━━━━━ DATA RECORDS
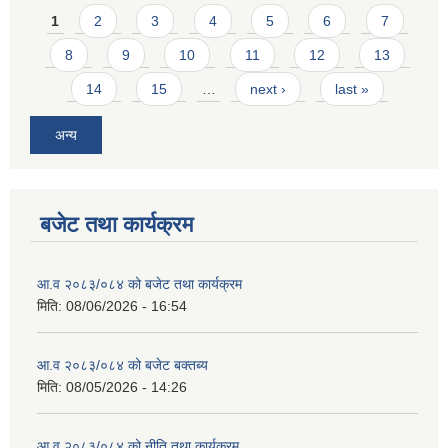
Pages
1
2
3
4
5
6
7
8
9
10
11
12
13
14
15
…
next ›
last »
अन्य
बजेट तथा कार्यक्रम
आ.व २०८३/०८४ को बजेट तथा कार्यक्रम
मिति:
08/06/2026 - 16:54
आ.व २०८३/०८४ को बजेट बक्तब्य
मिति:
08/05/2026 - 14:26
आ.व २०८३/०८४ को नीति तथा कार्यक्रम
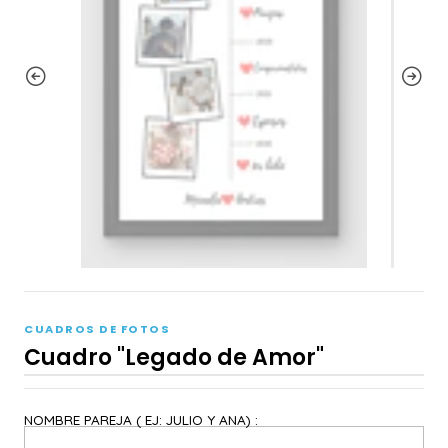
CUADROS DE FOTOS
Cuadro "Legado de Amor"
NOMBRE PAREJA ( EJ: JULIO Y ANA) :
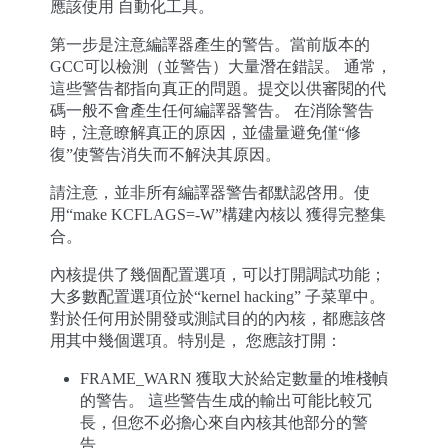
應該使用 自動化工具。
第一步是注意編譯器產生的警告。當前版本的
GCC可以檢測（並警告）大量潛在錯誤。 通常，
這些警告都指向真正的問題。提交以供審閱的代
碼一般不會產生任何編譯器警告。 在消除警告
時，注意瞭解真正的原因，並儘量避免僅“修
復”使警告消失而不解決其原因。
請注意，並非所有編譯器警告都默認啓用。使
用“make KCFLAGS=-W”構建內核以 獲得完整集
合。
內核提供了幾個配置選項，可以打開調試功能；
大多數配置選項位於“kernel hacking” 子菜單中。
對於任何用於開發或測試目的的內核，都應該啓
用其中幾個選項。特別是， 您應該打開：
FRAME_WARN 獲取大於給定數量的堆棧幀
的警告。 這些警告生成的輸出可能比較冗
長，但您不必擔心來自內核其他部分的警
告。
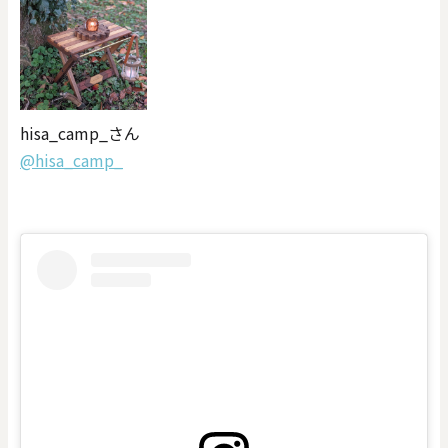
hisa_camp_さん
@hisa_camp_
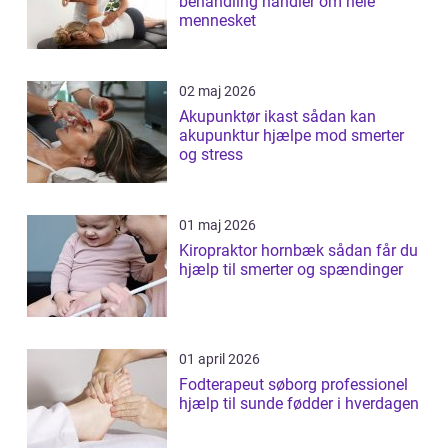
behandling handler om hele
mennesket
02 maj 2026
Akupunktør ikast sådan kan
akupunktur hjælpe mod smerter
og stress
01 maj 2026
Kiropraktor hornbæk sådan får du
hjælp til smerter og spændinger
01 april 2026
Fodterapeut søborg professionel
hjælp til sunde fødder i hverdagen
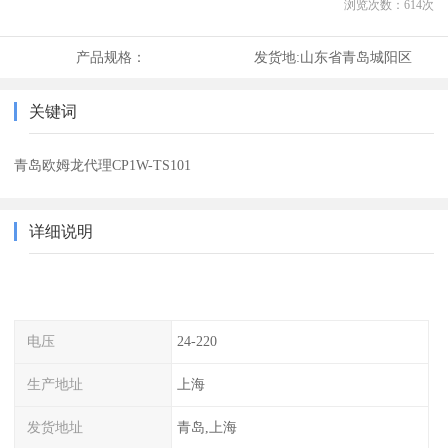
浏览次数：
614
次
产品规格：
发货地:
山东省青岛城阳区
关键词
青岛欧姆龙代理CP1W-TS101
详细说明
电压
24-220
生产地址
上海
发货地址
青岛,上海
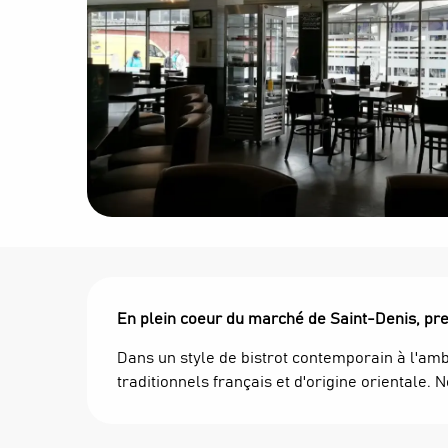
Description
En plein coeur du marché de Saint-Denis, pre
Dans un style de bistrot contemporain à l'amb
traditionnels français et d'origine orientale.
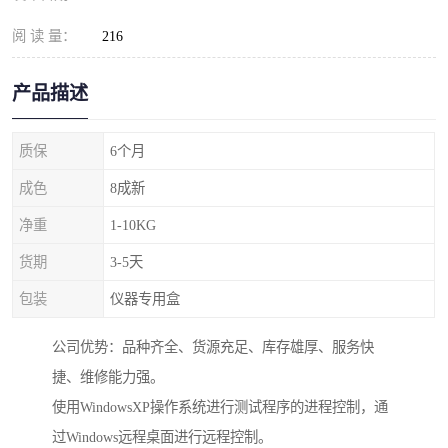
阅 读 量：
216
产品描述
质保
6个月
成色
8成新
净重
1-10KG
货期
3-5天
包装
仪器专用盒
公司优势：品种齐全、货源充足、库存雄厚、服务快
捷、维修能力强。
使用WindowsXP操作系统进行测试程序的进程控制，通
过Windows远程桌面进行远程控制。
━━━━━━━━━━
━━━━━ DATA RECORDS
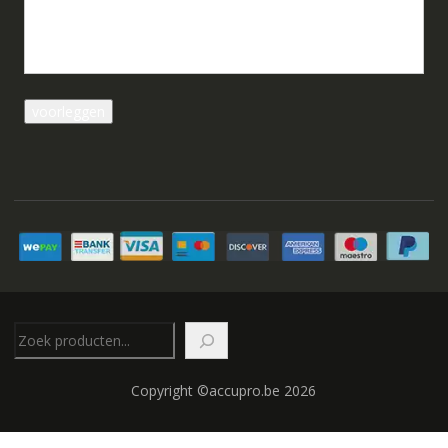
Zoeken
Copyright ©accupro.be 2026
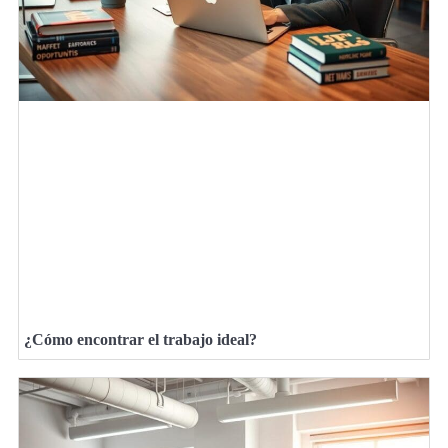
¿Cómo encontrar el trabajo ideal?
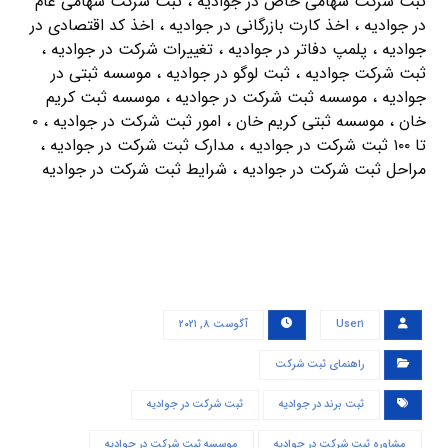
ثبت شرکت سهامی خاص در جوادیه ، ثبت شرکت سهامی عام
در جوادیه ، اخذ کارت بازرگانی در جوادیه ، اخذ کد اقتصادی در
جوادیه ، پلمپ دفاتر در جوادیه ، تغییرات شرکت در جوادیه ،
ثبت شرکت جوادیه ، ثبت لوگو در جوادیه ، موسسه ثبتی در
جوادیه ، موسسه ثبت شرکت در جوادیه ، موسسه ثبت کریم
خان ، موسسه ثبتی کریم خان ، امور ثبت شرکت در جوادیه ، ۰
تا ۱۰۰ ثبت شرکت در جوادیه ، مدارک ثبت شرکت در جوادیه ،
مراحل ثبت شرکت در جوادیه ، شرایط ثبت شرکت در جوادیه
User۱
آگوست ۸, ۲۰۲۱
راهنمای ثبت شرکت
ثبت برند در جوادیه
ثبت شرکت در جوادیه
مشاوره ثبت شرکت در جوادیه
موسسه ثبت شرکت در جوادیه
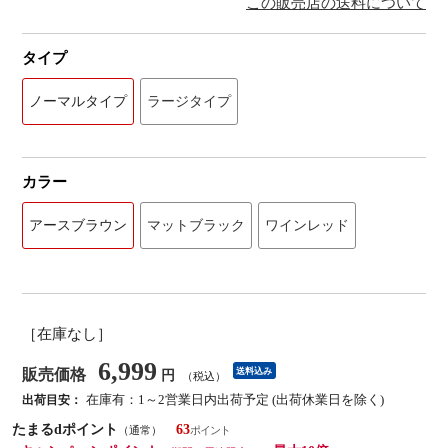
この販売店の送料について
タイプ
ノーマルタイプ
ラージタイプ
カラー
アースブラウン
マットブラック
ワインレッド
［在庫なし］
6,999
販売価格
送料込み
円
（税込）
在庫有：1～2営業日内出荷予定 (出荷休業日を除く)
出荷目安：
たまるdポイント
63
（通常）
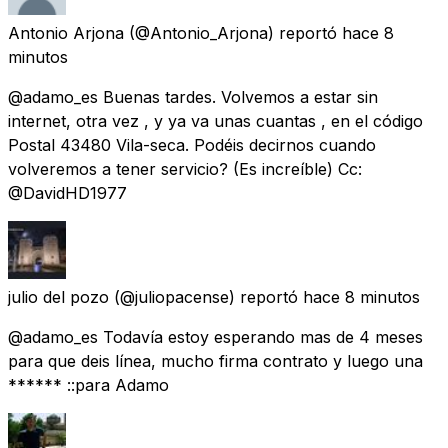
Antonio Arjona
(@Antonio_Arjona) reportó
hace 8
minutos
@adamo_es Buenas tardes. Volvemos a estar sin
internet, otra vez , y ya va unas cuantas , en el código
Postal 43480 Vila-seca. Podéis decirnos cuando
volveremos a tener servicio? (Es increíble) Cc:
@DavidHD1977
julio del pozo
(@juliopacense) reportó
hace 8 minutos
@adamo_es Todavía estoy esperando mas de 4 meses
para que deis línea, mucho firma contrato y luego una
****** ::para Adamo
━━━━━━━━━━
### EXERCISE:
Using the records above, say how many lines include the string "para". Only the number is wanted.

### SOLVED EXERCISE:
2